## Given problem
Could you gather every line of the listing below that contains the string "latitude"?

Rows from a dataset
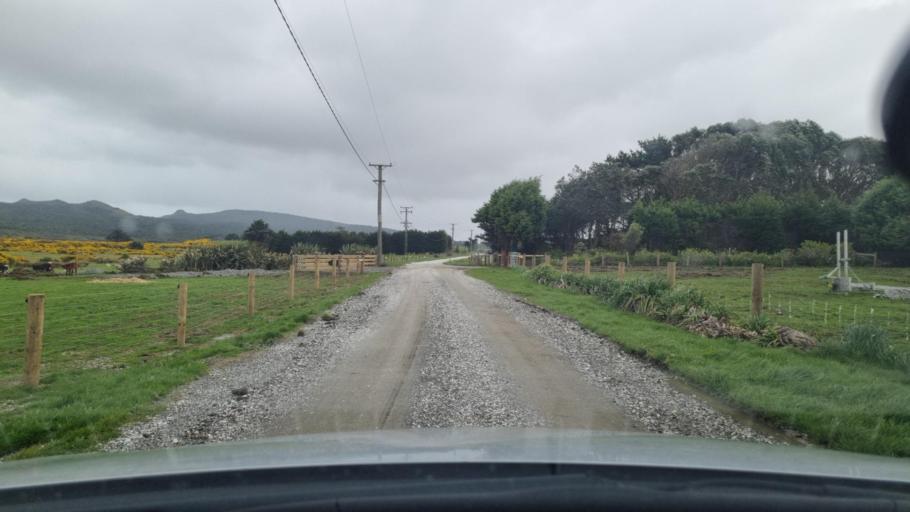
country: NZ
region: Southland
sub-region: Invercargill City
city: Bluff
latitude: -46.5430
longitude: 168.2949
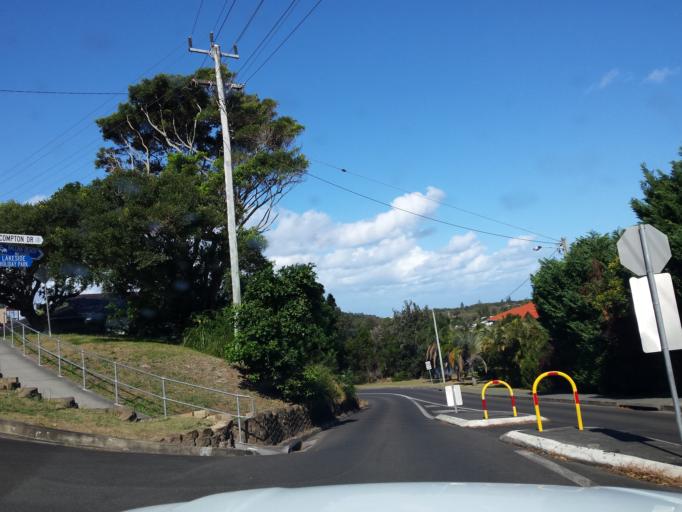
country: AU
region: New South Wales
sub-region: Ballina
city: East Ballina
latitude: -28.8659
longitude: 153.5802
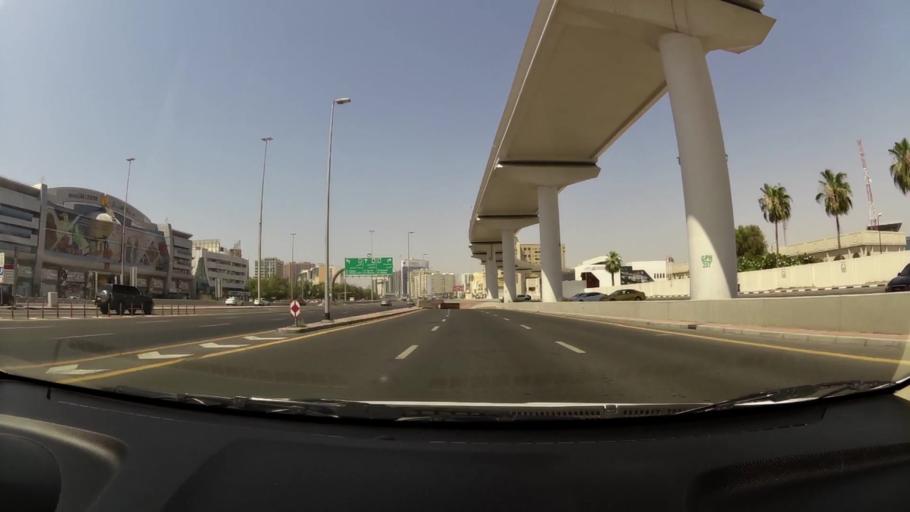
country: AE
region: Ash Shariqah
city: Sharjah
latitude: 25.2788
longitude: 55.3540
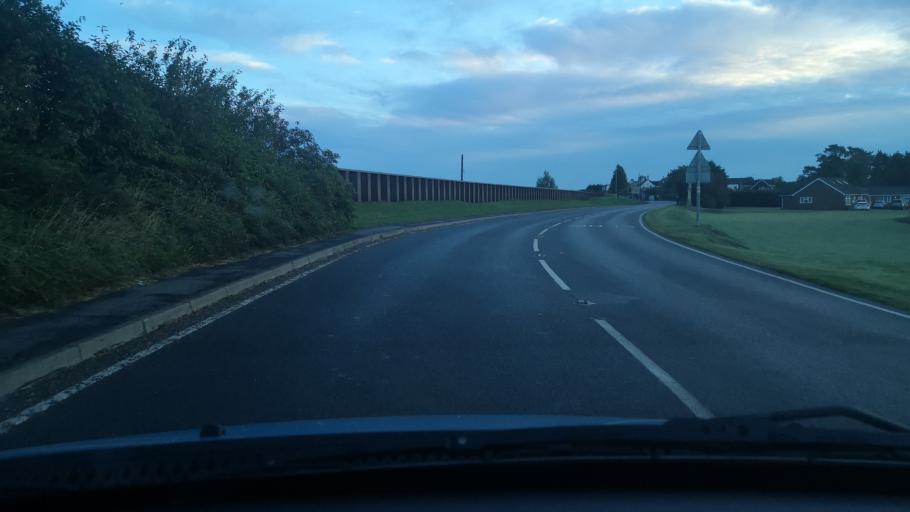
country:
...
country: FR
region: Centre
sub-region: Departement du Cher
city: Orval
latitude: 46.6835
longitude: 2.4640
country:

## Response to this exercise
latitude: -46.5430
latitude: -28.8659
latitude: 25.2788
latitude: 46.6835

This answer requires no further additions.